Today ASICs like the TPU, which are custom built for these types of operations, offer even higher performance. Wang, Wei and Brook at Harvard University performed a Deep Learning benchmark on the latest hardware configurations available in Google cloud, shown in the table below, and the winner is quite outstanding. GPUs performed over 60 times and TPUs over 200 times more computations than their competing CPU per unit time. In our example above, the duration of the hyperparameter tuning could be reduced from ca 2 months to about 8 hours. Although different tasks might see less benefits from these hardware options in terms of computational speed, that level of performance gain is hard to ignore.
Therefore we rely on the Google Compute infrastructure, where every employee can configure the hardware of a machine, tailored for his/her specific needs. Hardware options change all the time, but if you're interested in the specific options available right now, have a look at their documentation.
Distributing a model
Once the model is trained and evaluated and the result is satisfactory it is time to publish it so that colleagues, clients, end users, etc. can test it for themselves. This can of course be achieved on your own existing server infrastructure, whether that is hosted by Amazon AWS, Microsoft Azure or any other cloud provider, your self hosted servers, etc.
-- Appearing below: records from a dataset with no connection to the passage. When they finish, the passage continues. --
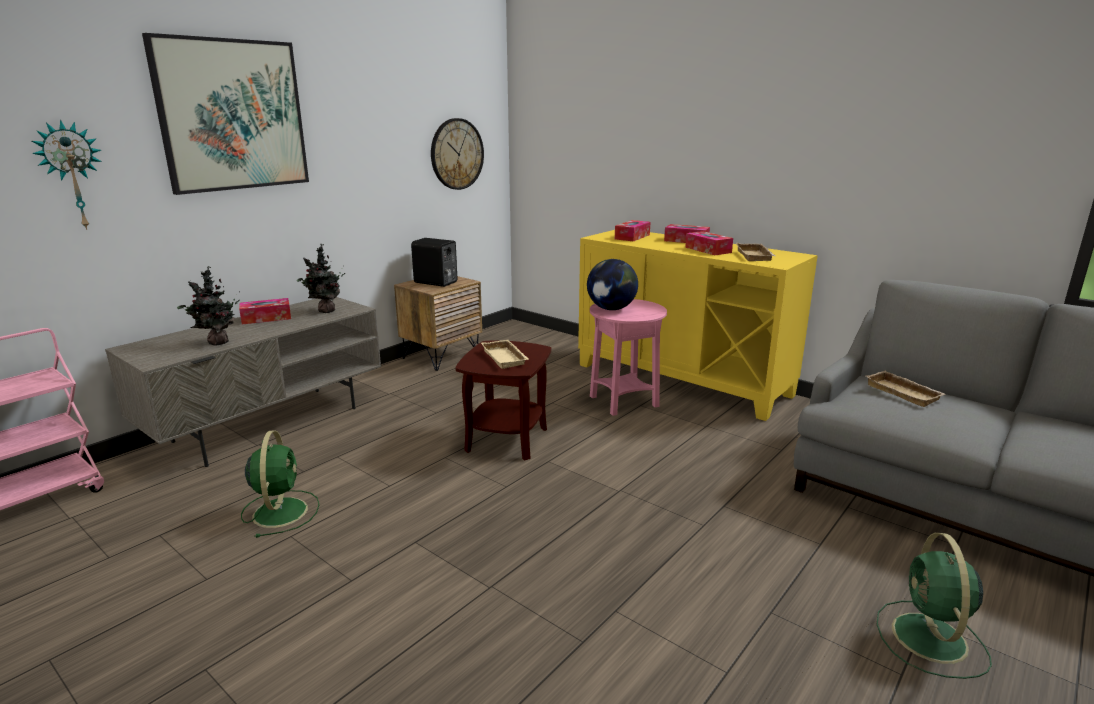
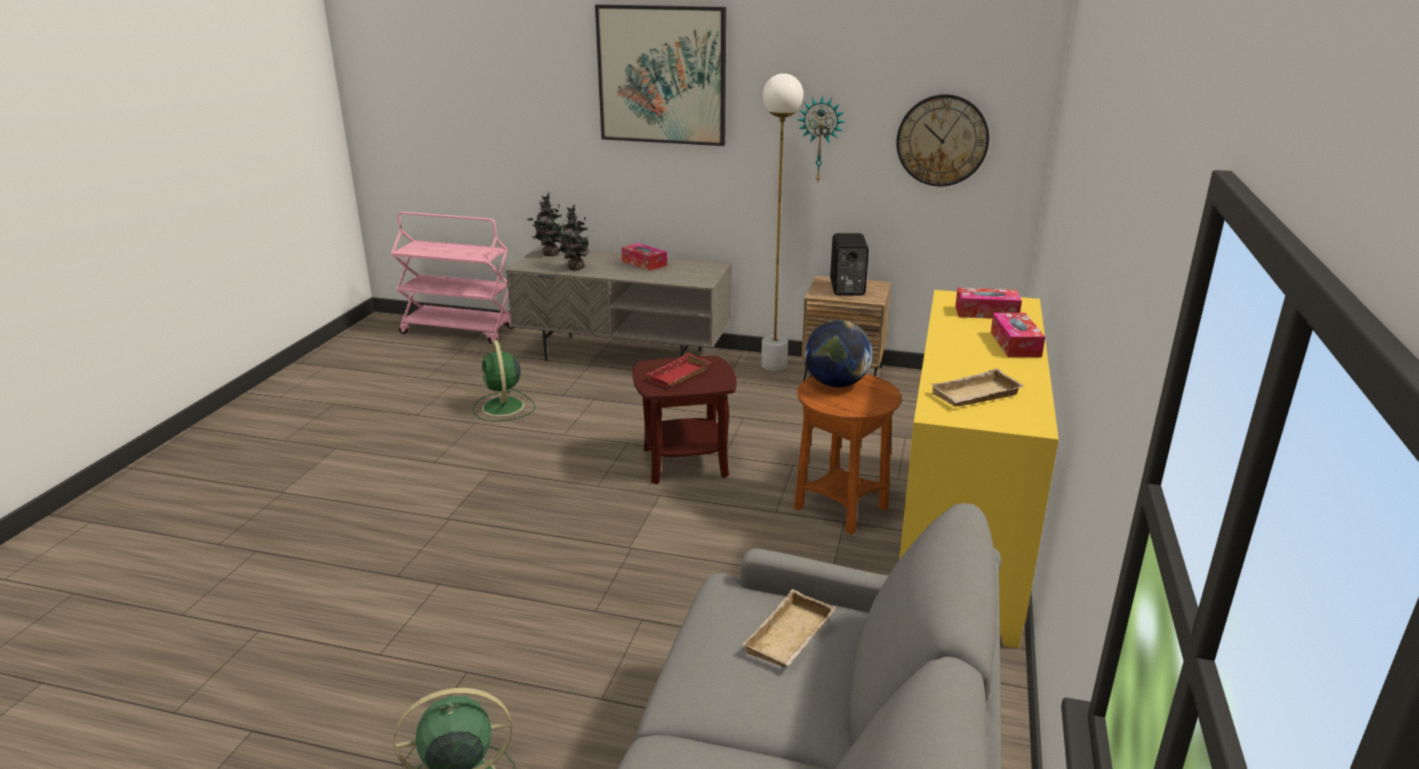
camera: 65 degrees right, 5 degrees up
(72, 176) = (537, 113): wall clock -> wall clock (820, 139)
(280, 511) = (503, 408): green fan -> green fan turned 105 degrees clockwise
(325, 311) = (683, 275): potted plant -> potted plant (549, 254)
(391, 372) = (774, 365): none -> white floor lamp
(506, 358) = (680, 376): beige tray -> red tray
(623, 402) = (840, 509): pink side table -> brown side table
(708, 250) = (971, 363): tissue box -> none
The hosting options are plenty today and with the help of Docker and other software solutions, we've deployed custom projects on all kinds of platforms in the past, making sure it integrates well with our clients existing production environment.
A handy way of distributing the model is spinning up an web instance which transforms your model's input and output into a REST API which can be accessible from the browser, mobile app, or other servers. Two libraries that are proven to work well for this task are Flask and FastAPI which let's us deploy a REST API in all kinds of environments. But for the sake of consistency, we'll show you how this is done on Google Cloud: first export your model, then deploy your model and finally expose it via a REST API.
Once your model is up and running, making sure it scales up automatically in order to handle a large number of users is relatively trivial. You can configure workload thresholds at which new instances automatically start running. The system automatically scales down again, when the number of users decrease. Read more about node allocation for online prediction here.
Above we've given a general overview of the most common phases of machine learning at dida: acquiring data, analyzing and pre-processing data, training a model on the data and finally evaluating, visualizing and/or distributing the trained model. Although your projects might look differently, we hope that we've exposed you to some useful ideas when developing your own projects in the future.